Nell’ambito della Programmazione Neurolinguistica si dà ampio spazio allo studio della comunicazione. Ciò implica la transizione che avviene innanzi tutto con noi stessi e quella che invece si instaura con gli altri. Quando comunichiamo vengono chiamati in causa i ‘canali sensoriali’ i quali andranno a delineare le rappresentazioni interne della nostra mente, quindi ciò che vediamo, sentiamo, percepiamo a livello cenestesico, gli odori, il gusto, tutti mezzi atti alla percezione del mondo che ci circonda.
Nell’ambito della percezione la nostra mente deve inevitabilmente filtrare le informazioni che raggiungono i canali percettivi. Ciò avviene perché si avrebbe, altrimenti, un vero e proprio sovraccarico di dati. Le attuali ricerche attestano che l’essere umano riesce, con la propria mente conscia, ad analizzare circa 7 informazioni contemporaneamente. Per fare un esempio, di una determinata esperienza si riesce a ricordare solo alcuni aspetti; questo ci spiega perché le persone non reagiscono in maniera uguale ad un determinato stimolo o avvenimento o esperienza. La differenza nella risposta è data dalla cancellazioni, dalle distorsioni e dalle generalizzazioni della mente conscia.
Nella Programmazione Neurolinguistica vengono utilizzati una serie di filtri al fine di effettuare l’operazione di cancellazione, distorsione e generalizzazione. Quello che prederemo in esame, in questa sede, sono i Metaprogrammi.
I Metaprogrammi sono dei programmi interni che stabiliscono il modo in cui una persona, il più delle volte a livello inconscio, prende le proprie decisioni. Oltre a ciò, i Metaprogrammi determinano anche il modo in cui vengono classificate ed organizzate le esperienze che la persona vive. Ai fini pratici diventa utile conoscere i Metaprogrammi del nostro interlocutore, infatti ciò può aiutarci a capire con più chiarezza i suoi stati emotivi e di conseguenza anche prevedere le sue reazioni. Ricordiamo comunque che attraverso questo filtro non possiamo assolutamente giudicare il comportamento di una persona, in pratica non possiamo determinare se il suo comportamento è giusto o sbagliato; quello che constatiamo è semplicemente come una persona analizza le informazioni.

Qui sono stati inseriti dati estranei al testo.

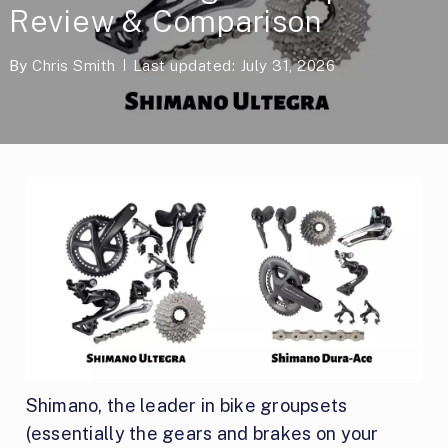
Review & Comparison
By
Chris Smith
Last updated: July 31, 2026
Shimano, the leader in bike groupsets
(essentially the gears and brakes on your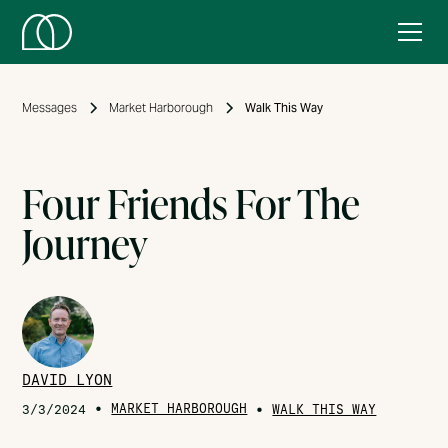
Messages
Market Harborough
Walk This Way
Four Friends For The
Journey
DAVID LYON
•
MARKET HARBOROUGH
•
3/3/2024
WALK THIS WAY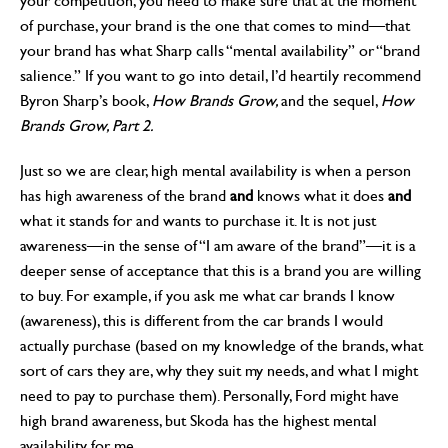
your competition, you need to make sure that at the moment
of purchase, your brand is the one that comes to mind—that
your brand has what Sharp calls “mental availability” or “brand
salience.” If you want to go into detail, I’d heartily recommend
Byron Sharp’s book,
How Brands Grow,
and the sequel,
How
Brands Grow, Part 2.
Just so we are clear, high mental availability is when a person
has high awareness of the brand
and
knows what it does
and
what it stands for and wants to purchase it. It is not just
awareness—in the sense of “I am aware of the brand”—it is a
deeper sense of acceptance that this is a brand you are willing
to buy. For example, if you ask me what car brands I know
(awareness), this is different from the car brands I would
actually purchase (based on my knowledge of the brands, what
sort of cars they are, why they suit my needs, and what I might
need to pay to purchase them). Personally, Ford might have
high brand awareness, but Skoda has the highest mental
availability for me.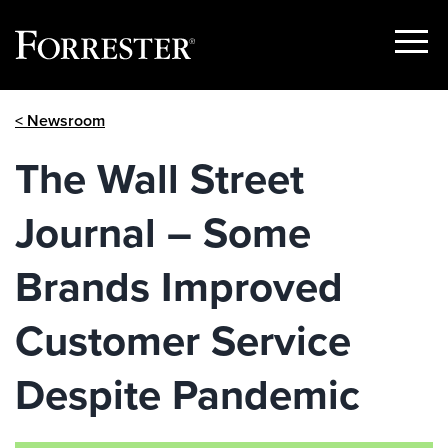
Show
Menu
Skip
< Newsroom
to
content
The Wall Street
Journal – Some
Brands Improved
Customer Service
Despite Pandemic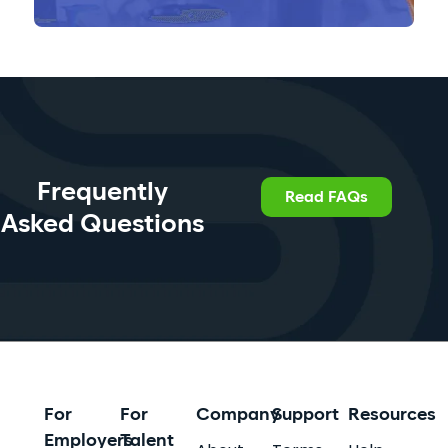
Frequently
Read FAQs
Asked Questions
For
For
Company
Support
Resources
Employers
Talent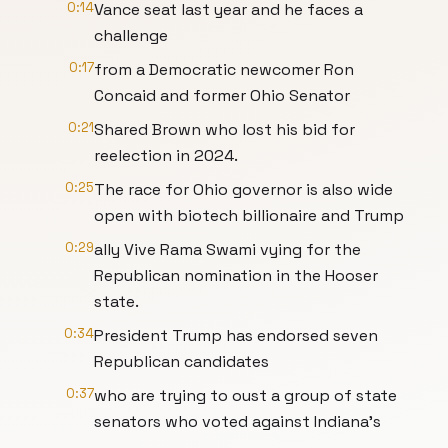
0:14
Vance seat last year and he faces a
challenge
0:17
from a Democratic newcomer Ron
Concaid and former Ohio Senator
0:21
Shared Brown who lost his bid for
reelection in 2024.
0:25
The race for Ohio governor is also wide
open with biotech billionaire and Trump
0:29
ally Vive Rama Swami vying for the
Republican nomination in the Hooser
state.
0:34
President Trump has endorsed seven
Republican candidates
0:37
who are trying to oust a group of state
senators who voted against Indiana's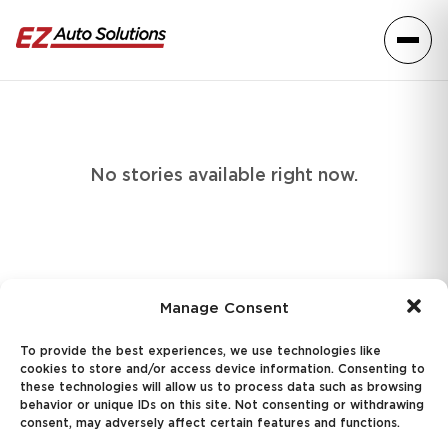
Skip to content
Toggle
No stories available right now.
Manage Consent
f
Follo
Fo
To provide the best experiences, we use technologies like
cookies to store and/or access device information. Consenting to
Questions? Give us a call
these technologies will allow us to process data such as browsing
818.623.8148
behavior or unique IDs on this site. Not consenting or withdrawing
consent, may adversely affect certain features and functions.
Or
send us a message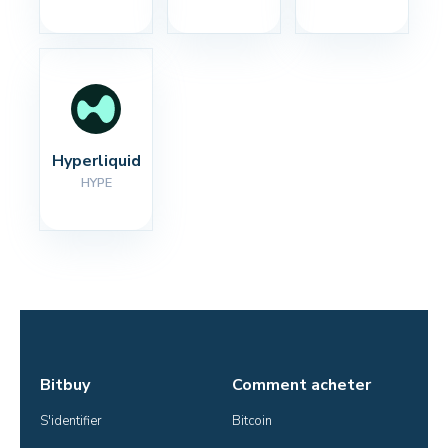
Hyperliquid
HYPE
Bitbuy
Comment acheter
S'identifier
Bitcoin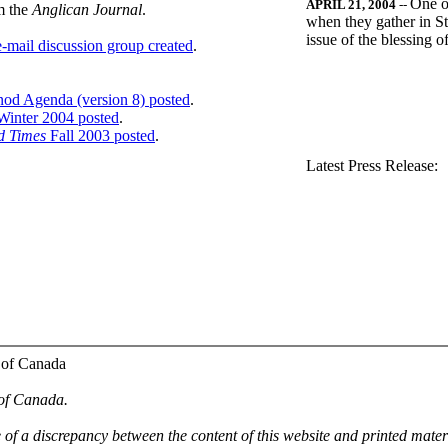
One o
APRIL 21, 2004
--
m the
Anglican Journal
.
when they gather in St
issue of the blessing 
-mail discussion group created
.
nod Agenda (version 8) posted
.
inter 2004 posted
.
d Times
Fall 2003 posted
.
.
Latest Press Release:
 of Canada
 of Canada.
e of a discrepancy between the content of this website and printed mate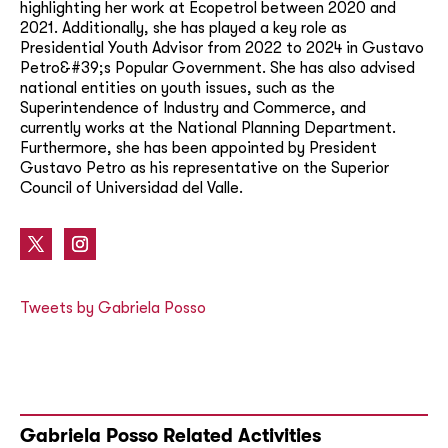
highlighting her work at Ecopetrol between 2020 and
2021. Additionally, she has played a key role as
Presidential Youth Advisor from 2022 to 2024 in Gustavo
Petro&#39;s Popular Government. She has also advised
national entities on youth issues, such as the
Superintendence of Industry and Commerce, and
currently works at the National Planning Department.
Furthermore, she has been appointed by President
Gustavo Petro as his representative on the Superior
Council of Universidad del Valle.
Tweets by Gabriela Posso
Gabriela Posso Related Activities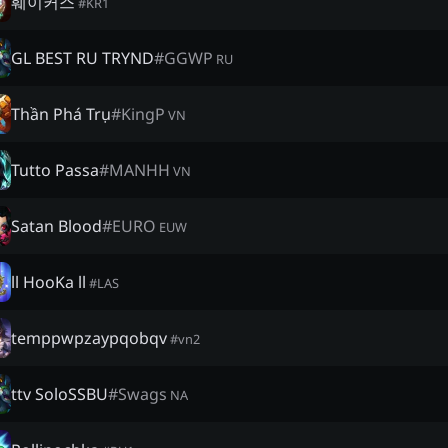
훼이커스
#
KR1
GL BEST RU TRYND
#
GGWP
RU
Thần Phá Trụ
#
KingP
VN
Tutto Passa
#
MANHH
VN
Satan Blood
#
EURO
EUW
ll HooKa ll
#
LAS
temppwpzaypqobqv
#
vn2
ttv SoloSSBU
#
Swags
NA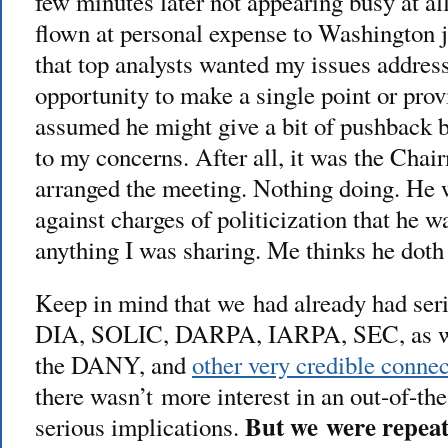
few minutes later not appearing busy at al
flown at personal expense to Washington j
that top analysts wanted my issues address
opportunity to make a single point or prov
assumed he might give a bit of pushback b
to my concerns. After all, it was the Ch
arranged the meeting. Nothing doing. He 
against charges of politicization that he wa
anything I was sharing. Me thinks he doth
Keep in mind that we had already had ser
DIA, SOLIC, DARPA, IARPA, SEC, as wel
the DANY, and
other very credible conne
there wasn’t more interest in an out-of-th
But we were repeat
serious implications.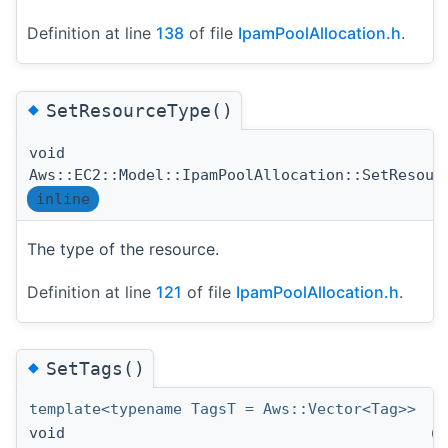
Definition at line
138
of file
IpamPoolAllocation.h
.
◆
SetResourceType()
void
Aws::EC2::Model::IpamPoolAllocation::SetResour
inline
The type of the resource.
Definition at line
121
of file
IpamPoolAllocation.h
.
◆
SetTags()
template<typename TagsT = Aws::Vector<Tag>>
void
(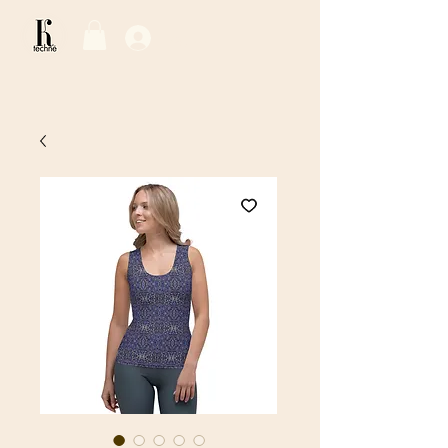
Log In / Sign Up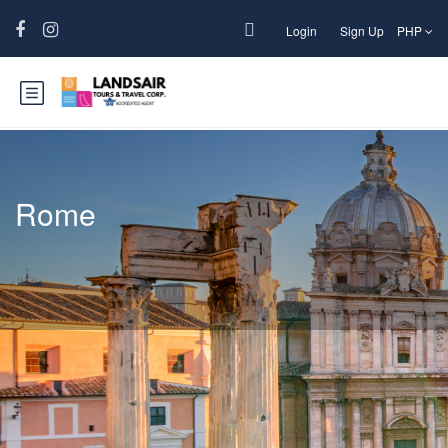
Login
Sign Up
PHP
Rome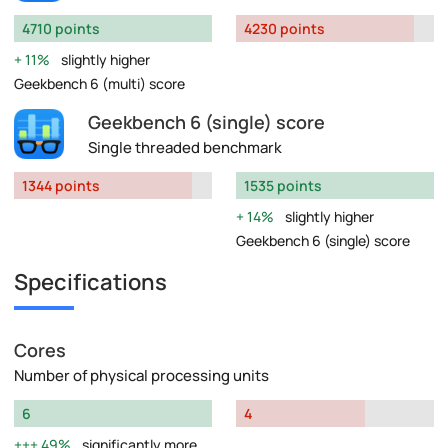
4710 points
4230 points
11%
slightly higher
Geekbench 6 (multi) score
Geekbench 6 (single) score
Single threaded benchmark
1344 points
1535 points
14%
slightly higher
Geekbench 6 (single) score
Specifications
Cores
Number of physical processing units
6
4
49%
significantly more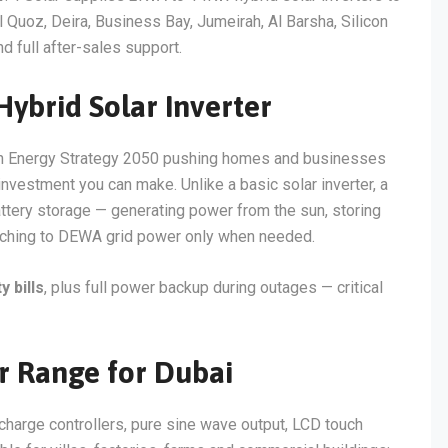
Quoz, Deira, Business Bay, Jumeirah, Al Barsha, Silicon
d full after-sales support.
brid Solar Inverter
lean Energy Strategy 2050 pushing homes and businesses
 investment you can make. Unlike a basic solar inverter, a
ttery storage — generating power from the sun, storing
itching to DEWA grid power only when needed.
 bills
, plus full power backup during outages — critical
er Range for Dubai
 charge controllers, pure sine wave output, LCD touch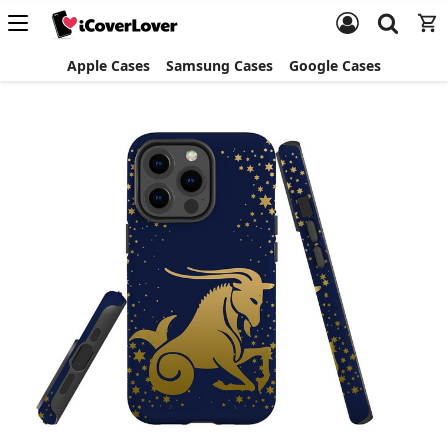
Apple Cases
Samsung Cases
Google Cases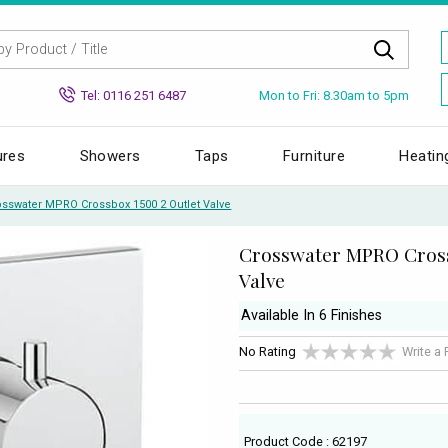
Mon to Fri: 8.30am to 5pm
Tel: 0116 251 6487
ures
Showers
Taps
Furniture
Heatin
osswater MPRO Crossbox 1500 2 Outlet Valve
Crosswater MPRO Cross
Valve
Available In 6 Finishes
No Rating
Write a
Product Code : 62197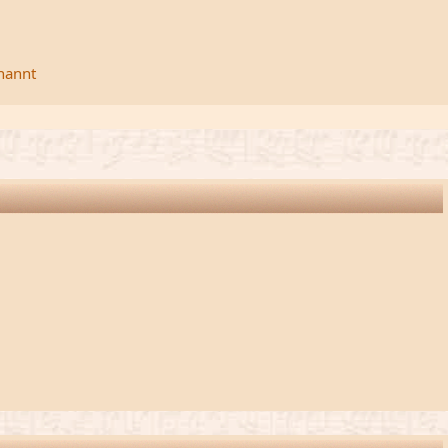
rnannt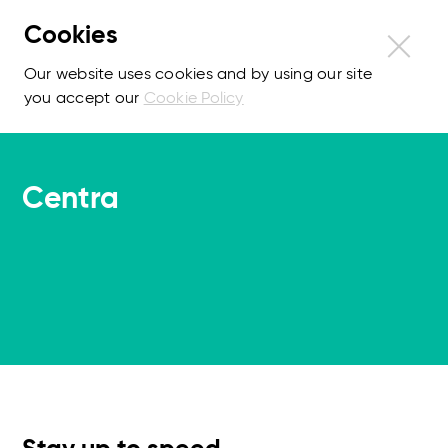
Cookies
Our website uses cookies and by using our site
you accept our
Cookie Policy
Centra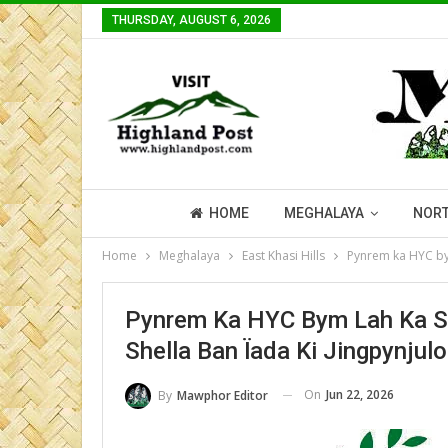
THURSDAY, AUGUST 6, 2026
HOME
MEGHALAYA
NORT
Home
Meghalaya
East Khasi Hills
Pynrem ka HYC bym
Pynrem Ka HYC Bym Lah Ka S
Shella Ban Ïada Ki Jingpynjul
On
Jun 22, 2026
By
Mawphor Editor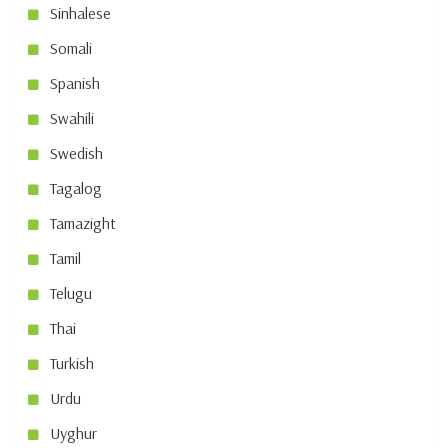
Sinhalese
Somali
Spanish
Swahili
Swedish
Tagalog
Tamazight
Tamil
Telugu
Thai
Turkish
Urdu
Uyghur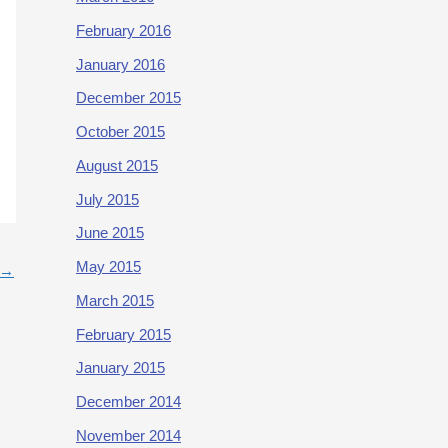
February 2016
January 2016
December 2015
October 2015
August 2015
July 2015
June 2015
May 2015
→
March 2015
February 2015
January 2015
December 2014
November 2014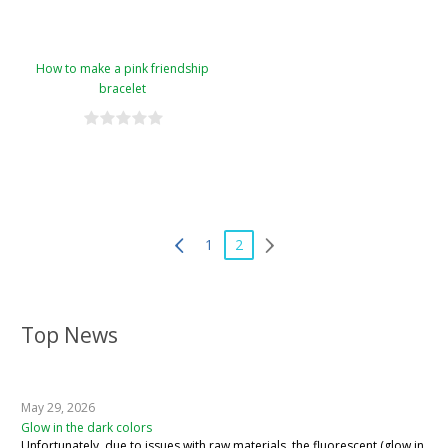
How to make a pink friendship
bracelet
1
2
Top News
May 29, 2026
Glow in the dark colors
Unfortunately, due to issues with raw materials, the fluorescent (glow in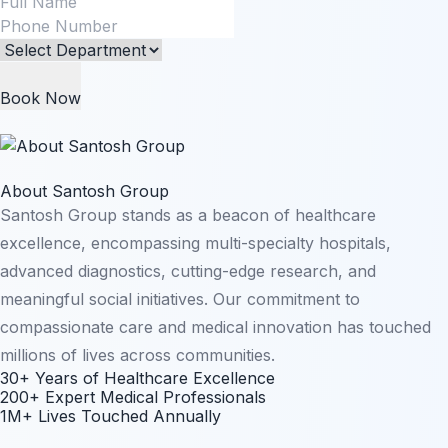
Book Now
About Santosh Group
Santosh Group stands as a beacon of healthcare
excellence, encompassing multi-specialty hospitals,
advanced diagnostics, cutting-edge research, and
meaningful social initiatives. Our commitment to
compassionate care and medical innovation has touched
millions of lives across communities.
30+ Years of Healthcare Excellence
200+ Expert Medical Professionals
1M+ Lives Touched Annually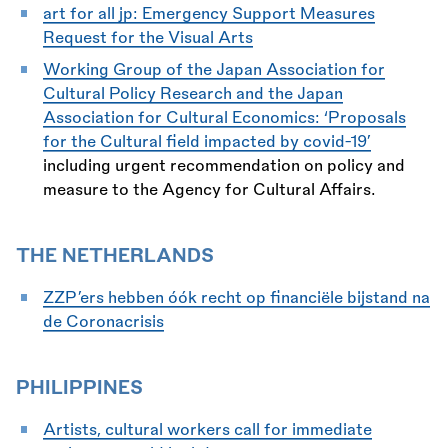
art for all jp:
Emergency Support Measures
Request for the Visual Arts
Working Group of the Japan Association for
Cultural Policy Research and the Japan
Association for Cultural Economics: ‘Proposals
for the Cultural field impacted by covid-19’
including urgent recommendation on policy and
measure to the Agency for Cultural Affairs.
THE NETHERLANDS
ZZP’ers hebben óók recht op financiële bijstand na
de Coronacrisis
PHILIPPINES
Artists, cultural workers call for immediate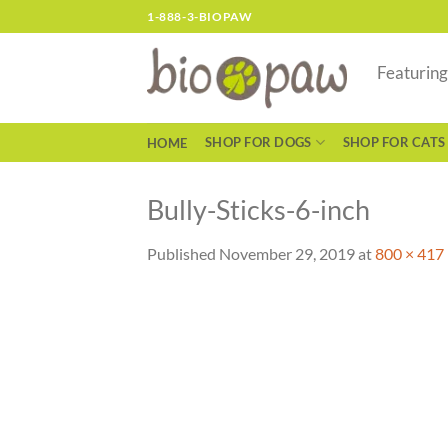
Skip
1-888-3-BIOPAW
to
content
Featurin
SHOP FOR DOGS
SHOP FOR CATS
HOME
Bully-Sticks-6-inch
Published
November 29, 2019
at
800 × 417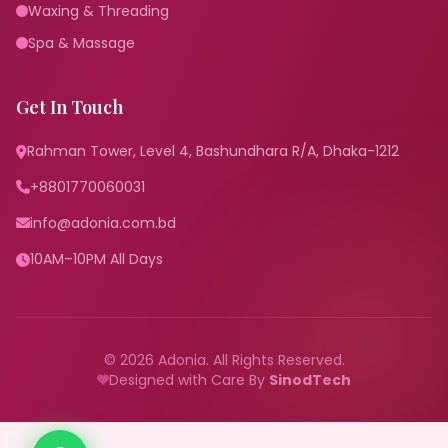
Waxing & Threading
Spa & Massage
Get In Touch
Rahman Tower, Level 4, Bashundhara R/A, Dhaka-1212
+8801770060031
info@adonia.com.bd
10AM–10PM All Days
© 2026 Adonia. All Rights Reserved.
Designed with Care By
SinodTech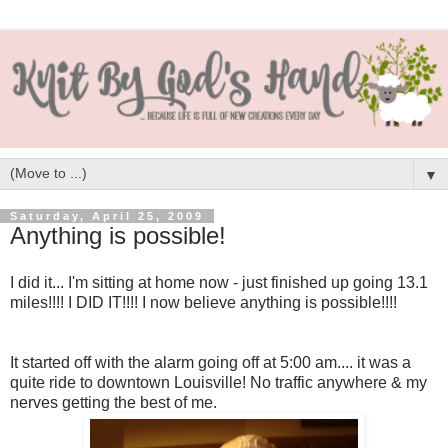
▼
Saturday, April 25, 2009
Anything is possible!
I did it... I'm sitting at home now - just finished up going 13.1
miles!!!! I DID IT!!!! I now believe anything is possible!!!!
It started off with the alarm going off at 5:00 am.... it was a
quite ride to downtown Louisville! No traffic anywhere & my
nerves getting the best of me.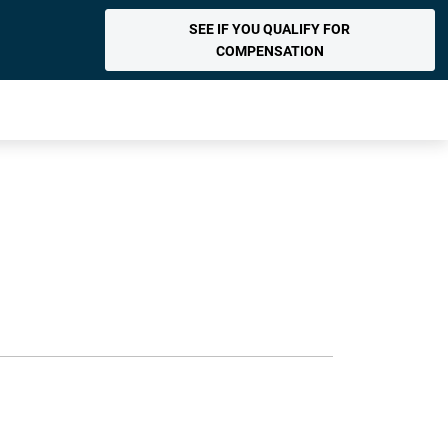
SEE IF YOU QUALIFY FOR
COMPENSATION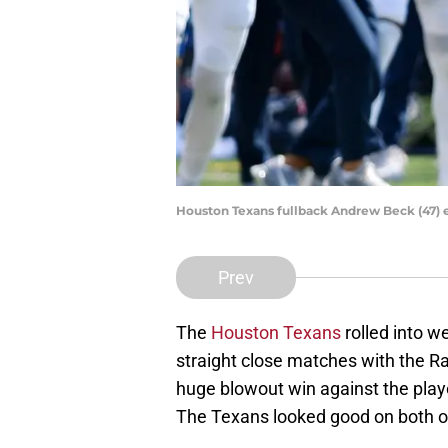
Houston Texans fullback Andrew Beck (47) 
Prev
The
Houston Texans
rolled into 
straight close matches with the Ra
huge blowout win against the play
The Texans looked good on both o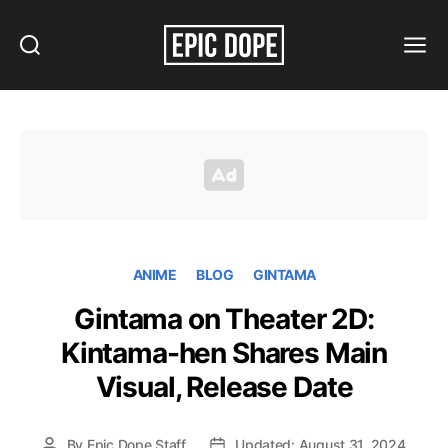
Search
Menu
Epic
Dope
ANIME
BLOG
GINTAMA
Gintama on Theater 2D:
Kintama-hen Shares Main
Visual, Release Date
By
Epic Dope Staff
Updated: August 31, 2024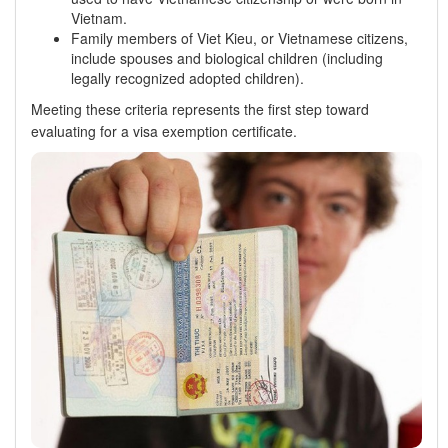
Vietnam.
Family members of Viet Kieu, or Vietnamese citizens,
include spouses and biological children (including
legally recognized adopted children).
Meeting these criteria represents the first step toward
evaluating for a visa exemption certificate.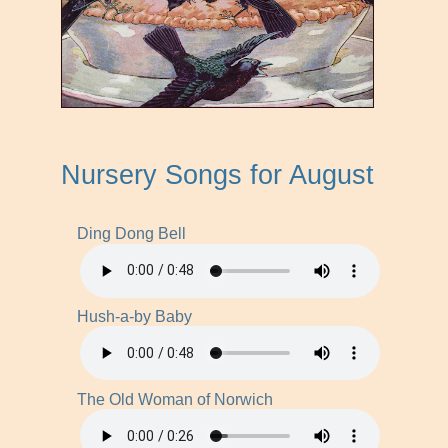
Nursery Songs for August
Ding Dong Bell
Hush-a-by Baby
The Old Woman of Norwich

In ultimo potremmo quindi definire i Metaprogrammi come dei ‘moduli di comportamento’ in base ai quali l’essere umano organizza la propria esperienza al fine di manifestare i propri comportamenti. Quando si riesce a capire il modulo di comportamento di una persona abbiamo la possibilità di aumentare le probabilità di far giungere il nostro messaggio, entrando in sintonia con il suo comportamento.
Nei prossimi articoli andremo ad analizzare una serie di Metaprogrammi, attraverso i quali capiremo che in ciascuno di noi esiste una struttura costante, che è poi la modalità di capire le cose e di organizzarle.
Concludiamo con una interessantissima affermazione di George Bernard Shaw che dice: “Con il tono giusto si può dire tutto, con il tono sbagliato nulla; l’unica difficoltà consiste nel trovare il tono giusto”.